### Passage to read

Cynthia, Michael, and I stood at the very back of the very last barge, watching Imfondo recede into the distance. On the bank to my left, there was a small village and a woman ran down the dirt path to the river, screaming at us all. She was in her late teens, I’d guess, a tall, angular young woman who flapped her arms like the blue herons that rose occasionally from the banks. Her cries couldn’t be heard above the thrum and beat of our engines.
“Missed the boat,” I said to Michael.
The woman dropped to her knees, turned her face to the sky, and howled soundlessly. She beat her palms on the rain-sodden red earth, raising splashes of mud that stained her orange dress.
“Seems disappointed,” Michael observed.
Cynthia thought we were like all men: cynical in the face of strong emotion. She felt sorry for the young woman.
We humped our gear through the crowds, looking for the first-class cabin we’d booked. The heart of the barge was the great riverboat called the Fleuve Congo. It consisted of an enormous engine room, containing two 850-horsepower engines, and a three-story wheelhouse that loomed above the eight individual barges cabled to it on the sides, on the front, on the back. Our cabin was located directly behind the engine room, in a two-story edifice that had once been a riverboat itself. The cabin was an olive-drab metal cubicle that contained a few monastic bunks along with a toilet, a sink, and an air conditioner, all of which functioned on various occasions. It felt, distressingly, like a
jail cell, and the three of us escaped onto the teeming decks.
Just outside the cabin, there was a railing that gave over to the river. People dropped a bucket on a rope into the water and washed their clothes, their children, themselves. A harried mother asked me to watch one child while she bathed another. Juliet was four, and she held my index finger in her small hand while her mother washed an infant.

### Activity A
In the river barge passage, how many engines did the Fleuve Congo's engine room contain, and what was the horsepower of each?
### Activity B
What items does the river barge passage list as contained in the first-class cabin?

### Given entries

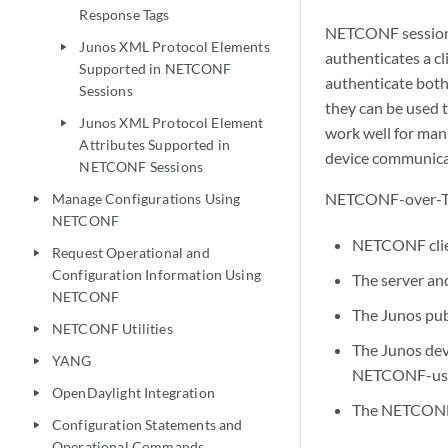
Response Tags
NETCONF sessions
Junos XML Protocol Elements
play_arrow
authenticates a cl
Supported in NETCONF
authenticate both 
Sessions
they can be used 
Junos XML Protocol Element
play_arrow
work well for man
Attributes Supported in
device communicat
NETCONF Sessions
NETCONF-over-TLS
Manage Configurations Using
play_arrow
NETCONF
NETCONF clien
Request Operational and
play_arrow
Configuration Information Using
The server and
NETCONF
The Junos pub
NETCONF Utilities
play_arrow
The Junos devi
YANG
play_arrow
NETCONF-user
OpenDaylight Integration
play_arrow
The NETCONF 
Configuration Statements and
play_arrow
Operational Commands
--
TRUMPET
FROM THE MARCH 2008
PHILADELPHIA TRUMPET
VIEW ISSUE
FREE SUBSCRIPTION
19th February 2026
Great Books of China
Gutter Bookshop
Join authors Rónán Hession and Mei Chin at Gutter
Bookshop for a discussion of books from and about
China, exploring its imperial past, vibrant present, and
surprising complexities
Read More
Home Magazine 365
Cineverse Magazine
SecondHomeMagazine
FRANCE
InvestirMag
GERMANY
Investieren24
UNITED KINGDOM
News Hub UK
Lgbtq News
---
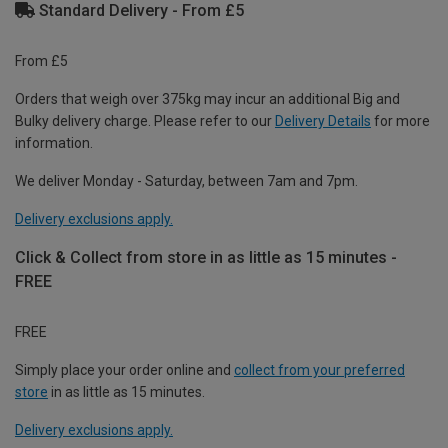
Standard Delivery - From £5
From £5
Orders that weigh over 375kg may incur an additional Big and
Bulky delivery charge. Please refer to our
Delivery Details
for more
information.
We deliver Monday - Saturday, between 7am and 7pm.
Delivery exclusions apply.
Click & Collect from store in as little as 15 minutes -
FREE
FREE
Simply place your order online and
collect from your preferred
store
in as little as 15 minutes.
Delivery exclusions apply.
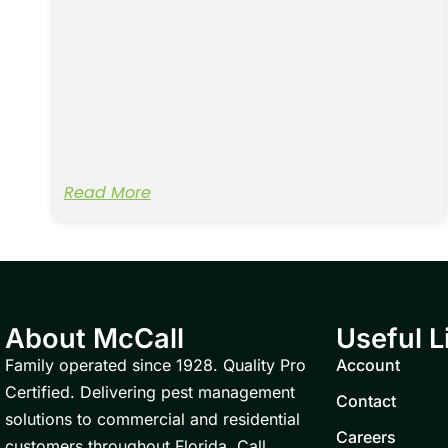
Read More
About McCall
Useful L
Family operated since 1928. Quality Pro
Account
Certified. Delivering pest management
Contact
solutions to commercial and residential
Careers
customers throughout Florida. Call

### Answer box A
Two engines, each 850 horsepower.

### Answer box B
- A few monastic bunks
- A toilet
- A sink
- An air conditioner